» **SOURCE TEXT**
# # #

Ron Chismar

Biographical details
- Born: October 23, 1934
- Died: December 26, 1998 (aged 64) Phoenix, Arizona, U.S.

Coaching career (HC unless noted)
- 1970–1973: Bowling Green (assistant)
- 1974–1979: Michigan State (OL)
- 1980–1983: Arizona State (OC/OL)
- 1984–1986: Wichita State
- 1987–1988: Rice (AHC/DC)
- 1989–1992: Temple (AHC/DC)
- 1993–1996: Fort Scott

Head coaching record
- Overall: 8–25 (college) 17–19–2 (junior college)
- Tournaments: 2–4 (KJCCC playoffs)

= Ron Chismar =

American football coach (1934–1998)

Ronald F. Chismar (October 23, 1934 – December 26, 1998) was an American football coach. He served as the head football coach at Wichita State University from 1984 to 1986, compiling a record of 8–25.

# # #

» **EXERCISE DATA**
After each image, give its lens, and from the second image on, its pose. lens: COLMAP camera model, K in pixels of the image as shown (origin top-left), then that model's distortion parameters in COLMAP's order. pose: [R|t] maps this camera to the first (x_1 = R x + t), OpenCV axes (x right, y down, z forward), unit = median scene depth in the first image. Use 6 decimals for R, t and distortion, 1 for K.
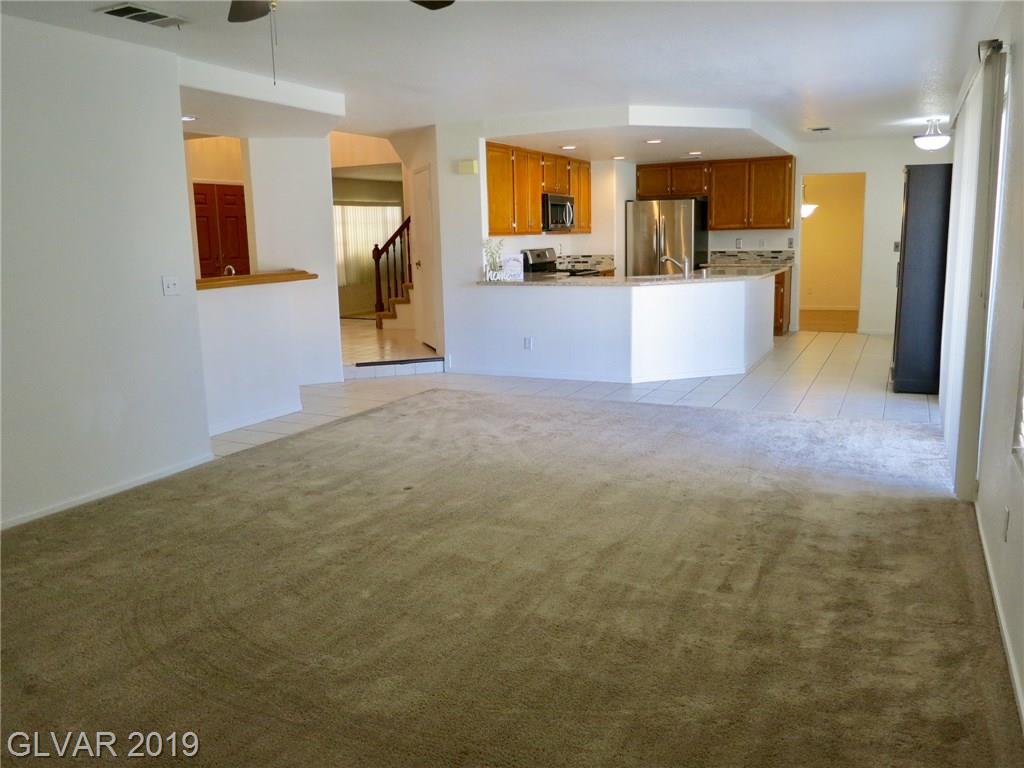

# # #

» **DESCRIPTION OF THE TASK**
Answer these questions from the Ron Chismar text:
(a) In what city and state did Chismar die?
(b) Where did he coach from 1993 to 1996?
(c) What record did he compile as head football coach at Wichita State?

» **RESPONSE BOX**
(a) Phoenix, Arizona
(b) Fort Scott
(c) 8–25